Start of Block
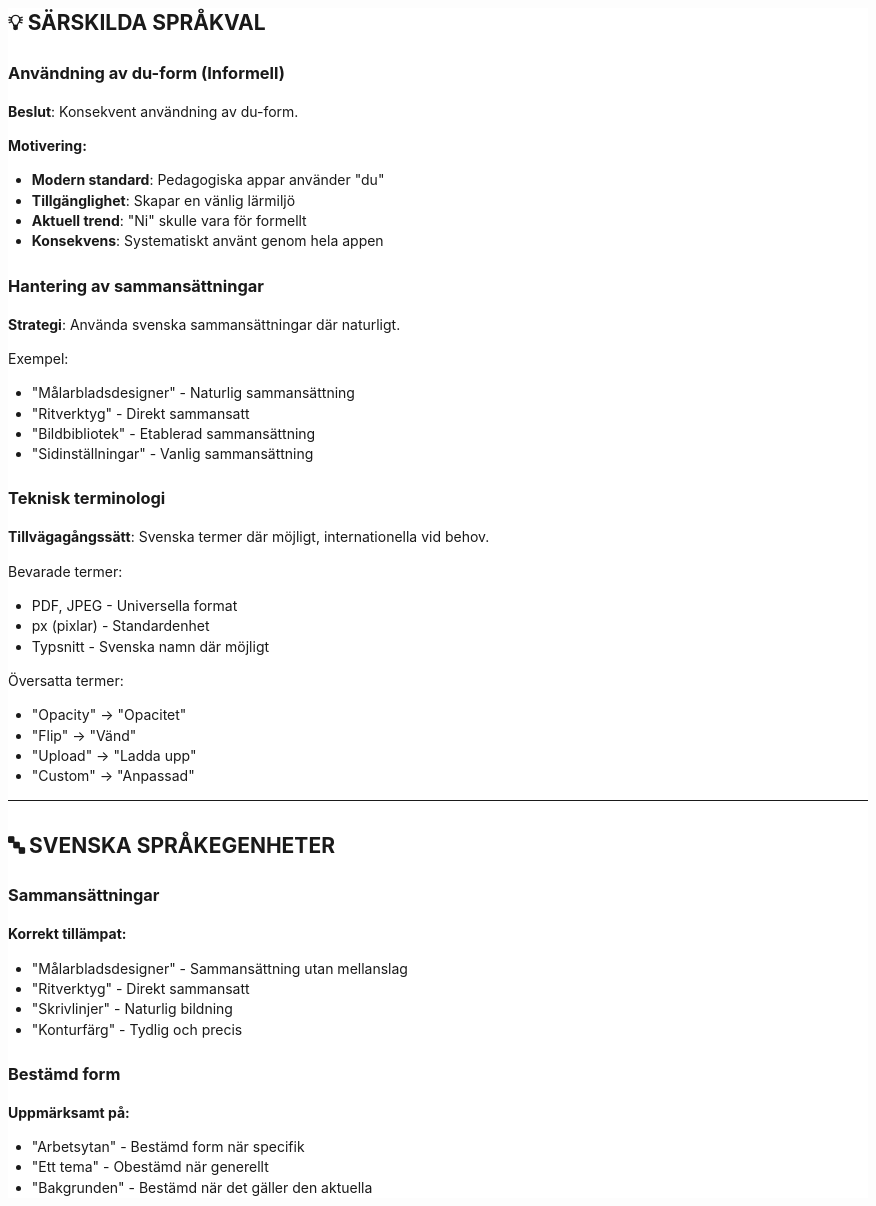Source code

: 
## 💡 SÄRSKILDA SPRÅKVAL

### Användning av du-form (Informell)
**Beslut**: Konsekvent användning av du-form.

**Motivering:**
- **Modern standard**: Pedagogiska appar använder "du"
- **Tillgänglighet**: Skapar en vänlig lärmiljö
- **Aktuell trend**: "Ni" skulle vara för formellt
- **Konsekvens**: Systematiskt använt genom hela appen

### Hantering av sammansättningar
**Strategi**: Använda svenska sammansättningar där naturligt.

Exempel:
- "Målarbladsdesigner" - Naturlig sammansättning
- "Ritverktyg" - Direkt sammansatt
- "Bildbibliotek" - Etablerad sammansättning
- "Sidinställningar" - Vanlig sammansättning

### Teknisk terminologi
**Tillvägagångssätt**: Svenska termer där möjligt, internationella vid behov.

Bevarade termer:
- PDF, JPEG - Universella format
- px (pixlar) - Standardenhet
- Typsnitt - Svenska namn där möjligt

Översatta termer:
- "Opacity" → "Opacitet"
- "Flip" → "Vänd"
- "Upload" → "Ladda upp"
- "Custom" → "Anpassad"

---

## 🔤 SVENSKA SPRÅKEGENHETER

### Sammansättningar
**Korrekt tillämpat:**
- "Målarbladsdesigner" - Sammansättning utan mellanslag
- "Ritverktyg" - Direkt sammansatt
- "Skrivlinjer" - Naturlig bildning
- "Konturfärg" - Tydlig och precis

### Bestämd form
**Uppmärksamt på:**
- "Arbetsytan" - Bestämd form när specifik
- "Ett tema" - Obestämd när generellt
- "Bakgrunden" - Bestämd när det gäller den aktuella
End of Block
• PROMPT
Find the word "möjligt" in the data and copy out each line where it turns up.

• TASK RESPONSE
**Tillvägagångssätt**: Svenska termer där möjligt, internationella vid behov.
- Typsnitt - Svenska namn där möjligt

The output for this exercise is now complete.